James M. McNally, Robert W. McCarley, Ritchie E. Brown

Abstract

Abnormalities in EEG gamma band oscillations (GBO, 30-80 Hz) serve as a prominent biomarker of schizophrenia (Sz), associated with positive, negative, and cognitive symptoms. Chronic, subanesthetic administration of antagonists of N-methyl-D-aspartate receptors (NMDAR), such as ketamine, elicits behavioral effects, and alterations in cortical interneurons similar to those observed in Sz. However, the chronic effects of ketamine on neocortical GBO are unknown.

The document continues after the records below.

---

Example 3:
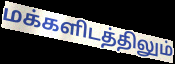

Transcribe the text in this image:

மக்களிடத்திலும்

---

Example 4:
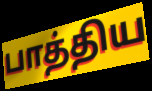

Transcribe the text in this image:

பாத்திய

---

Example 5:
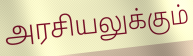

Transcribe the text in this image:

அரசியலுக்கும்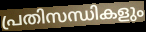
പ്രതിസന്ധികളും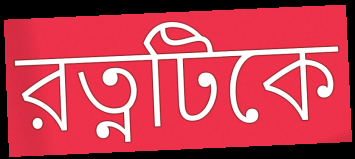
রত্নটিকে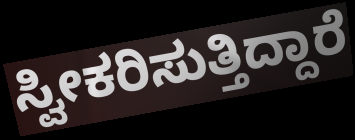
ಸ್ವೀಕರಿಸುತ್ತಿದ್ದಾರೆ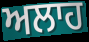
ਅਲਾਹ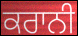
ਕਰਾਨੀ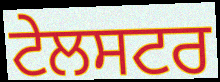
ਟੇਲਸਟਰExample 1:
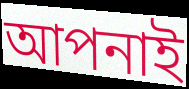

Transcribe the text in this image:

আপনাই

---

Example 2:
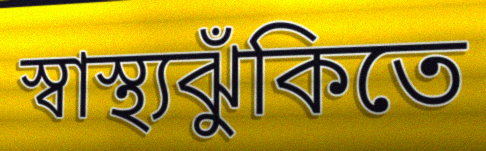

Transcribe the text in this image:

স্বাস্থ্যঝুঁকিতে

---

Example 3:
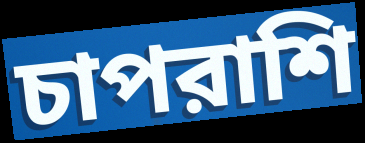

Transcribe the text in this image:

চাপরাশি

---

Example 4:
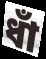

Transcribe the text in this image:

ধাঁ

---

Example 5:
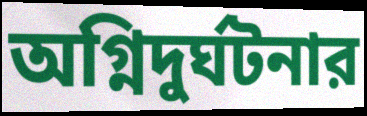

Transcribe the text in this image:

অগ্নিদুর্ঘটনারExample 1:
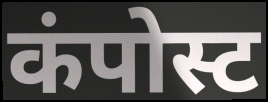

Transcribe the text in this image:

कंपोस्ट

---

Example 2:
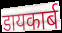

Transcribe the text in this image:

डायकार्ब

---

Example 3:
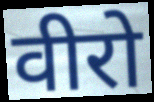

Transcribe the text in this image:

वीरो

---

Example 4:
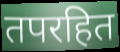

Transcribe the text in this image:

तपरहित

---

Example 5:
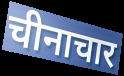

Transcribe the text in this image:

चीनाचार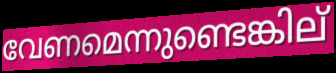
വേണമെന്നുണ്ടെങ്കില്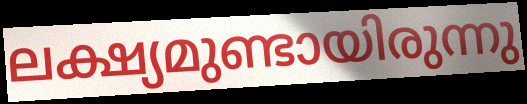
ലക്ഷ്യമുണ്ടായിരുന്നു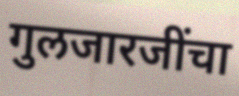
गुलजारजींचा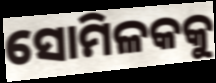
ସୋମିଳକକୁ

Thus, here we examine the effects of chronic (five daily i.p. injections) application of ketamine (5 and 30 mg/kg) and the more specific NMDAR antagonist, MK-801 (0.02, 0.5, and 2 mg/kg), on neocortical GBO ex vivo. Oscillations were generated by focal application of the glutamate receptor agonist, kainate (KA), in coronal brain slices containing the prelimbic cortex. This region constitutes the rodent analog of the human dorsolateral prefrontal cortex, a brain region strongly implicated in Sz-pathophysiology. Here we report the novel finding that chronic ketamine elicits a reduction in the peak oscillatory frequency of KA-elicited oscillations (from 47 to 40 Hz at 30 mg/kg). Moreover, the power of GBO in the 40-50 Hz band was reduced. These findings are reminiscent of both the reduced resonance frequency and power of cortical oscillations observed in Sz clinical studies. Surprisingly, MK-801 had no significant effect, suggesting care is needed when equating Sz-like behavioral effects elicited by different NMDAR antagonists to alterations in GBO activity. We conclude that chronic ketamine in the mouse mimics GBO abnormalities observed in Sz patients. Use of this ex vivo slice model may be useful in testing therapeutic compounds which rescue these GBO abnormalities.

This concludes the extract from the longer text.